June 10, 2007
New Fee Hits Child Patients: Mary Bridge Clinics Tack on ?Hospital’ Charge
By M. Alexander Otto, The News Tribune, Tacoma, Wash.
Jun. 10--It's gotten more expensive to take a child to a Mary Bridge Children's Hospital outpatient clinic.
That means families will be billed as if their child visited the hospital, even if the child never set foot in it.
MultiCare was able to add the charge after it had the clinics classified under federal regulations as providers of "hospital-based services" a few years ago.
MultiCare spokesman Todd Kelley said the classification "reflects the higher level of care" offered at the clinics, which are in Covington, Puyallup, Silverdale, Tacoma and Olympia.
They specialize in treating difficult medical problems, including cancer, sickle cell anemia, and heart, kidney and neurological diseases. The clinics logged 68,000 patient visits in 2006.
The new charges will vary depending on what's done, Kelley said, but in the "vast majority" of visits, they will be between $66 and $77.
Some insurers will cover part of the additional charges, leaving parents or guardians with a co-payment.
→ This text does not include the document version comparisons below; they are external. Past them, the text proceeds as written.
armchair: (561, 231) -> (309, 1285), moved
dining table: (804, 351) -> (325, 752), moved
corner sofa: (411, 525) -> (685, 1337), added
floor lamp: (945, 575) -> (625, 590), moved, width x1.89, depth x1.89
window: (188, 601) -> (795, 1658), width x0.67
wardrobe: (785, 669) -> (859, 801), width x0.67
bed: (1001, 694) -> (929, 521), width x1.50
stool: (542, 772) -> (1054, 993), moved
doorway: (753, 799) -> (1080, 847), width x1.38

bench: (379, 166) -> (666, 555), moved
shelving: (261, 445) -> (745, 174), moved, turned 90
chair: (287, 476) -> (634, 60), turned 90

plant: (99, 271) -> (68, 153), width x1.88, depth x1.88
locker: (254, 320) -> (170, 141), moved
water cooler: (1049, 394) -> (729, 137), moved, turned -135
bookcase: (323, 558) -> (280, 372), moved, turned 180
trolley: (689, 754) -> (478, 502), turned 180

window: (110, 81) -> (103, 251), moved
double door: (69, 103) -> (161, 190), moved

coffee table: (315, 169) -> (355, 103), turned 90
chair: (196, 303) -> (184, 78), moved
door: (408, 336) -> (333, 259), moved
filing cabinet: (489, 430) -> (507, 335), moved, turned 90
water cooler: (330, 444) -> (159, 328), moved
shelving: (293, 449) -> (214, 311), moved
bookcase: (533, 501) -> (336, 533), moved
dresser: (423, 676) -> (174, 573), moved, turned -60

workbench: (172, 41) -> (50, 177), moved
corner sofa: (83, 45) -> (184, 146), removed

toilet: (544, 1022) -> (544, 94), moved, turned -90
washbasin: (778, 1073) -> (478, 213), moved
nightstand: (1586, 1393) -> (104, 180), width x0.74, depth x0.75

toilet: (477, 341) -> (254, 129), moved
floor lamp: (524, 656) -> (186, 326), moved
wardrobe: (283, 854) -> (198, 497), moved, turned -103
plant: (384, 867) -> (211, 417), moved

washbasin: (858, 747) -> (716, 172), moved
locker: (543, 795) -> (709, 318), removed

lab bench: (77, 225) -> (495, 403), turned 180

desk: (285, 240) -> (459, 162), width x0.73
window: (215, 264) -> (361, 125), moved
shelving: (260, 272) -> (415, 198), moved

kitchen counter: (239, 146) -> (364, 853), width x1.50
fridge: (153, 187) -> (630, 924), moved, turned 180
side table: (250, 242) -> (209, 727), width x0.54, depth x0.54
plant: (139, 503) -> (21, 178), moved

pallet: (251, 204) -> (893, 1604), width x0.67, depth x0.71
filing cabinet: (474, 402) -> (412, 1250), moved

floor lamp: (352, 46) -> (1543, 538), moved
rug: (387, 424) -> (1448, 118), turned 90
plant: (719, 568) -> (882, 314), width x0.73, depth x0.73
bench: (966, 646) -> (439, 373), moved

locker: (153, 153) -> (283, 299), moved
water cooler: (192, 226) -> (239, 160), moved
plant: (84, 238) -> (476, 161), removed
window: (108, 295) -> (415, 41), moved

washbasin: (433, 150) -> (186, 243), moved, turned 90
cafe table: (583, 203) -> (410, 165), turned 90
Other's won't, Kelley said, so the whole amount will be billed to the child's family or guardian.
The fees won't necessarily pay for any new programs, Kelley said, but will enable MultiCare "to expand the care we offer in the future and better fund the services we currently have."
The new fees could raise several million dollars a year for MultiCare. MultiCare Health System, a nonprofit that also owns and operates Tacoma General, Allenmore and Good Samaritan hospitals, recorded revenues of $642 million in 2004, the most recent figures available.
Regence BlueShield, one of the area's major health insurers, will cover the new hospital facility charge, spokesman Charlie Fleet said Wednesday.
But, he said, "This is news to Regence. We would have liked to have been informed this was happening, given the possible effects on patients."
Pierce County Medical Society president and Lakewood pediatrician Dr. Sumner Schoenike said his group also would have liked a heads-up.
"We were kind of blindsided" by the new charge, he said.
The medical society found out about it last week, when MultiCare mailed thousands of letters regarding the fee to physicians across southwestern Washington.
Schoenike said hospital facility fees used to be limited to care actually provided in a hospital, such as emergency room services.
MultiCare's move signals "a more liberal definition of what is under the hospital umbrella," he said.
Both Fleet and Schoenike said their groups hope to sit down with MultiCare management to find out the reasons for the charge and its implications for patients.
The issue of patients being billed hospital fees for services not provided at a hospital came to national attention last year when Virginia Mason Medical Center in Seattle settled a lawsuit over the issue.
Virginia Mason agreed to refund facility fees to more than 3,200 patients who received outpatient procedures at its downtown Seattle clinics.
Virginia Mason also agreed to begin giving patients estimates of how much their outpatient service would cost.
Skyway resident DeLois Gibson, one of the patients, had a neck blemish removed at a Virginia Mason clinic in downtown Seattle in 2004 and was billed $846 in hospital fees.
She said she was never warned of the fees ahead of time, or told that other outpatient clinics don't charge them.
Aware of that case, MultiCare sent 2,000 letters to patients and their families, alerting them to its new fees.
"We felt it was the prudent thing to do," Kelley said.
Kelley pointed out that, like Virginia Mason, many health systems these days charge hospital fees for services in satellite clinics and that MultiCare has been doing so already at some adult clinics.
Tacoma's other major provider of medical services, the Franciscan Health System, which operates St. Joseph Medical Center in Tacoma and other hospitals, does not add a hospital facility charge to bills at its 36 outpatient clinics in Pierce, King and Kitsap counties, according to spokesman Gale Robinette.